I'm aware of the 1.6% vmemmap benefits from the LPC talk. Is there more? The
list quoted there was more about guest performance. Or maybe the clever page
table walkers that find contiguous small mappings could benefit guest
performance too? It's the kind of thing I'd like to see at least broadly called
out.

I'm thinking that Google must have a ridiculous amount of learnings about VM
memory management. And this is probably designed around those learnings. But
reviewers can't really evaluate it if they don't know the reasons and tradeoffs
taken. If it's going upstream, I think it should have at least the high level
reasoning explained.

I don't mean to harp on the point so hard, but I didn't expect it to be
controversial either.

> 
> > So for TDX in isolation, it seems like jumping out too far ahead to
> > effectively consider the value. But presumably you guys are testing this on
> > SEV or something? Have you measured any performance improvement? For what
> > kind of applications? Or is the idea to basically to make guestmemfd work
> > like however Google does guest memory?
> 
> The longer term goal of guest_memfd is to make it suitable for backing all
> VMs, hence Vishal's "Non-CoCo VMs" comment.

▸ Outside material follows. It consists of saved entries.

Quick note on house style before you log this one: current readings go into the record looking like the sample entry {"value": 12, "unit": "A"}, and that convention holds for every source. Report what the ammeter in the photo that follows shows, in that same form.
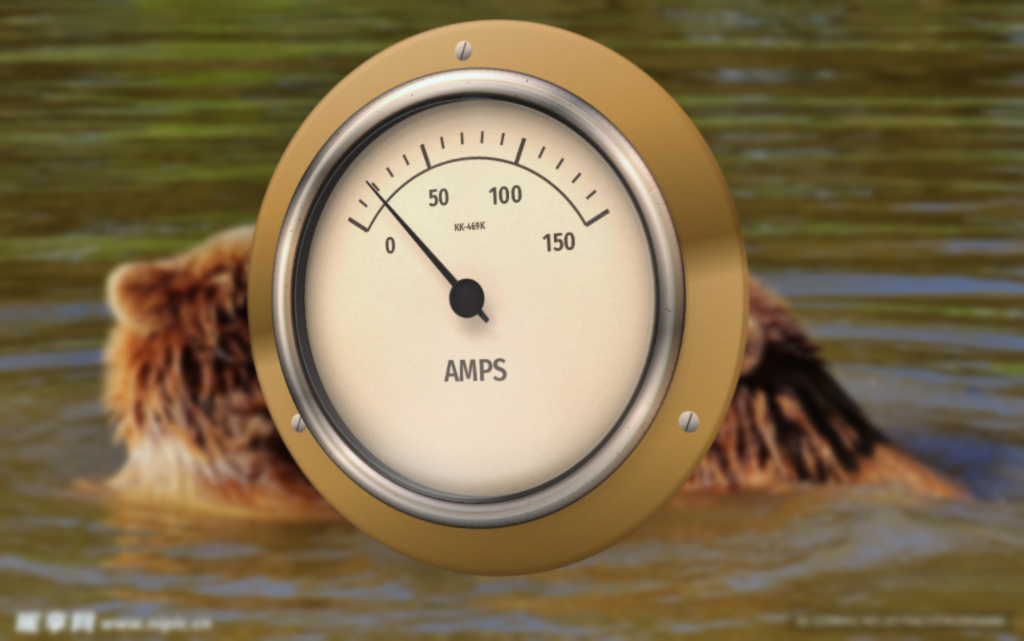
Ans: {"value": 20, "unit": "A"}
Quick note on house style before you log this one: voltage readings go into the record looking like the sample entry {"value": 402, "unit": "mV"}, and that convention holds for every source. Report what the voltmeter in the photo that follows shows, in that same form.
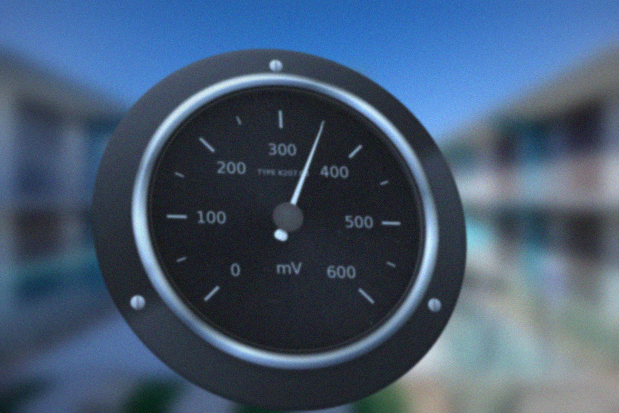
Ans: {"value": 350, "unit": "mV"}
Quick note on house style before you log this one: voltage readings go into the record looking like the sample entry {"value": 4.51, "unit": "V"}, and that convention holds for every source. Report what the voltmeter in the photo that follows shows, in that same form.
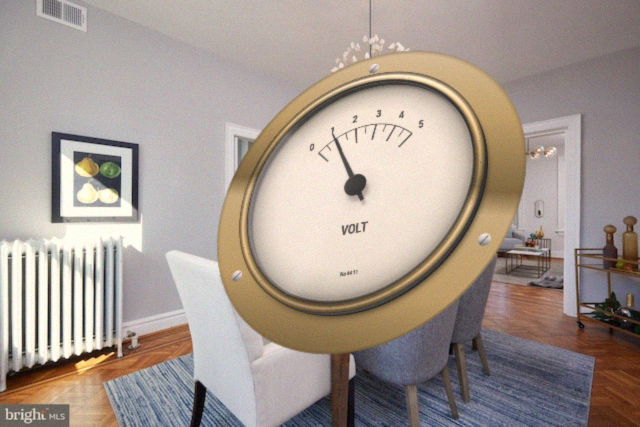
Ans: {"value": 1, "unit": "V"}
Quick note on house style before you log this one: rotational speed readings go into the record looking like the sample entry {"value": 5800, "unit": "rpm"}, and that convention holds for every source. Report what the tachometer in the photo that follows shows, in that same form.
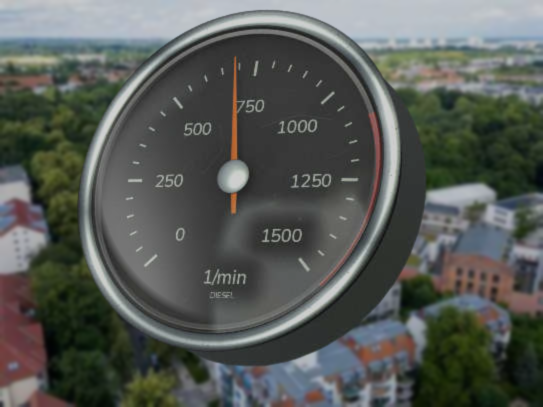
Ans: {"value": 700, "unit": "rpm"}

Oh, I actually wasn't aware of this. Or maybe I remember now. I thought he was
talking about pKVM.

>   Yes, some of this is useful for TDX, but we (and others) want to use
> guest_memfd for far more than just CoCo VMs. 

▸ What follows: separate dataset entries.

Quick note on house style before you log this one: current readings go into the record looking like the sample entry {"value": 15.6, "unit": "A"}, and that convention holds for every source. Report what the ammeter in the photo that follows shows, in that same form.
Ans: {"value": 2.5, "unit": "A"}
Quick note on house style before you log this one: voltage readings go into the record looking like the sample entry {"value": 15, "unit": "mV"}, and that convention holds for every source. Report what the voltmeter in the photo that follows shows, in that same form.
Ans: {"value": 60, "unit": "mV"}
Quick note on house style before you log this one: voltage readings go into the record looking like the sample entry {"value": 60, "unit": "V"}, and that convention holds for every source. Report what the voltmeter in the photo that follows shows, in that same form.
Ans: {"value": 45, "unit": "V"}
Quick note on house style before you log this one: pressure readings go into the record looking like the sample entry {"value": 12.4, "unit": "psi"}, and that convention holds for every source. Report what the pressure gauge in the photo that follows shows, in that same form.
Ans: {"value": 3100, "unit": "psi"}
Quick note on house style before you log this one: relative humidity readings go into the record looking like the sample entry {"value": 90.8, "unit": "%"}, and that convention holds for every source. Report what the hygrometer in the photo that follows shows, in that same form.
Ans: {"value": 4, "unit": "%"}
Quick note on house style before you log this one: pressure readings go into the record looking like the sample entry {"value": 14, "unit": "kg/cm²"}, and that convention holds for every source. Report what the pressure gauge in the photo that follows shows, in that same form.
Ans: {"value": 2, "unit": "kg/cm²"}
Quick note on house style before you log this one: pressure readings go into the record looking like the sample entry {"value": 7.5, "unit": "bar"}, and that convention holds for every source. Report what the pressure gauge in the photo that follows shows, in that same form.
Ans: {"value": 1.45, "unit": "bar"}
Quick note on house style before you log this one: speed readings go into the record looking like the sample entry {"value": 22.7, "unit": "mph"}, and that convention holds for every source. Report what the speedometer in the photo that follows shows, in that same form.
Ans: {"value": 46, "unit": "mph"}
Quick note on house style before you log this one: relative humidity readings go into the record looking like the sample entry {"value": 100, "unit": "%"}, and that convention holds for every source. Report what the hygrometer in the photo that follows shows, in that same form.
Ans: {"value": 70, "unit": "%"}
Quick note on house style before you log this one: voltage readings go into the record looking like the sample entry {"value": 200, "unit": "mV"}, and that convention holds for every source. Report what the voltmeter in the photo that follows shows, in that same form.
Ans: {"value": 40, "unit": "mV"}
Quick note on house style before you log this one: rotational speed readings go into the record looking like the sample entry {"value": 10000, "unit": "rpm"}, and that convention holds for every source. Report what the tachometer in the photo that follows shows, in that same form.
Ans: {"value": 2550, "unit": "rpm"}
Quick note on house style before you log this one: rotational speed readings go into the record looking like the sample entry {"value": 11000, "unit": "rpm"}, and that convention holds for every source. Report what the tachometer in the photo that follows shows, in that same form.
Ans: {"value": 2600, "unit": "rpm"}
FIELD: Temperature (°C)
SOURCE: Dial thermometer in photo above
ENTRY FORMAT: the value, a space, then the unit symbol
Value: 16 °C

>  And for non-CoCo VMs, 1GiB hugepages are mandatory for various workloads.
I've heard this a lot. It must be true, but I've never seen the actual numbers.
For a long time people believed 1GB huge pages on the direct map were critical,
but then benchmarking on a contemporary CPU couldn't find much difference
between 2MB and 1GB. I'd expect TDP huge pages to be different than that because
the combined walks are huge, iTLB, etc, but I'd love to see a real number.